Milano - Che strano. Proprio alla Coldiretti, alla gloriosa Federazione dei Coltivatori Diretti, non sanno che «contadino, scarpe grosse e cervello fino». Una lacuna costata cara perché il primo «Farmers market» metropolitano, annunciato in pompa magna assicurando che causa «filiera corta» - ovvero pochi o nessun intermediario commerciale tra il campo e il banco di vendita - lì si risparmiava, s’è rivelato una bufala. Gli avventori vi hanno trovato, infatti, merce così così a prezzi decisamente superiori a quelli praticati nei supermercati. E questo perché il contadino (farmer, per la Coldiretti) mica è fesso: se con «filiera lunga» vendeva al grossista a 100 ciò che al consumatore costava poi 500, con «filiera corta» ha pensato fosse giusto e, perché no, conveniente, vendere direttamente a 500. Anzi, visto che c’era, a 590. In quanto alla qualità, bè, siccome il luogo comune vuole che tutto ciò che è «naturale» sia anche bacato, ammaccato, rachitico, sbocconcellato dagli insetti e pullulante di bruchi, i cervelli fini si sono adeguati: vendendo i prodotti in buone condizioni al grossista e gli scarti ai clienti del «Farmers Market».
Se la gentile clientela del «Farmers Market» fosse stata quella devota ai lardi di Colonnata dello Slow Food, quella che se non è bio meglio morire di fame, quella che delira per i prodotti «equi e solidali» e che s’appresta a vivere con l'intensità dovuta l'annuale kermesse di Terra Madre, i contadini (e la Coldiretti) l'avrebbero fatta franca.

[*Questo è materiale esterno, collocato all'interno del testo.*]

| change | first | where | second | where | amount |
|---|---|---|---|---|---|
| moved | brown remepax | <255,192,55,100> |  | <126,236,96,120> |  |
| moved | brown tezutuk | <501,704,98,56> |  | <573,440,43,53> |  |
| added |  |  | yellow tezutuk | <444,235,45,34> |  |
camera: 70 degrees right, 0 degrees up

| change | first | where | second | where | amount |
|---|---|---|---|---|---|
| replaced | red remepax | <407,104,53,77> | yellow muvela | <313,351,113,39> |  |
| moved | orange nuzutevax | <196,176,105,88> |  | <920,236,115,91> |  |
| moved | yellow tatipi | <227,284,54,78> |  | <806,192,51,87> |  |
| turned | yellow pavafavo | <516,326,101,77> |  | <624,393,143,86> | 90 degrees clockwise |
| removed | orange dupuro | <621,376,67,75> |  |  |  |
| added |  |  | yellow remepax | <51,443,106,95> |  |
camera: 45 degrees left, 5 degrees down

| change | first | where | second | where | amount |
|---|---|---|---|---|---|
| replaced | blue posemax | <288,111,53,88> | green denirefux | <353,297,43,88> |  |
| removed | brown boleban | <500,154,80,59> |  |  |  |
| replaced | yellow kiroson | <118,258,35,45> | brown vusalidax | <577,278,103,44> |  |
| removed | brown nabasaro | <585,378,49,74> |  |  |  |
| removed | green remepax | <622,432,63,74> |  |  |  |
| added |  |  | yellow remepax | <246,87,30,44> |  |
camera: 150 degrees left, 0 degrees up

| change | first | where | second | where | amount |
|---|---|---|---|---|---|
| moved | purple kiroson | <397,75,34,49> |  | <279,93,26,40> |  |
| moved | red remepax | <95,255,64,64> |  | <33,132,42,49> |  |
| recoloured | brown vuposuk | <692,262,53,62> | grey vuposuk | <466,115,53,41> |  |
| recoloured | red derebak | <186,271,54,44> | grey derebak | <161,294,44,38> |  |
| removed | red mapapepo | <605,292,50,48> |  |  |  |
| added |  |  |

Perché sono consumatori che non badano a spese (per due fettine di Violino di capra della Val Chiavenna sono pronti a svenarsi) e all’aspetto del prodotto, che anzi più è malconcio, non identificabile causa muffe e guasti vari, meglio è. Invece, ad occhieggiare sui banchi del «Farmers Market» c’è andato il consumatore non culturalmente e gastronomicamente educato dai maestri del Gambero Rosso, ovvero uno che non si è fatto intortare dalle favole sulla biodiversità, dalle «ricadute sul territorio», dalla «globalizzazione delle nicchie», dalla «tipicità dello specifico» e balle del genere. «Qui non si combatte il caro prezzi: le melanzane sono brutte e vecchie e vengono due euro al chilo» ha criticato una avventrice che forse non sa cosa siano le filiere, ma sa bene che alla Esselunga le melanzane - non brutte e tanto meno vecchie - «vengono» 99 centesimi al chilo.
Il fallito esperimento dovrebbe ora indurre la Coldiretti, che ha molta mano in pasta, a cercare altre vie per calmierare i prezzi dei prodotti alimentari. Perché i teatrini agresti con tanto di simpatico contadino che fazzolettone al collo smercia i prodotti del suo orto sono solo fumo politicamente corretto negli occhi.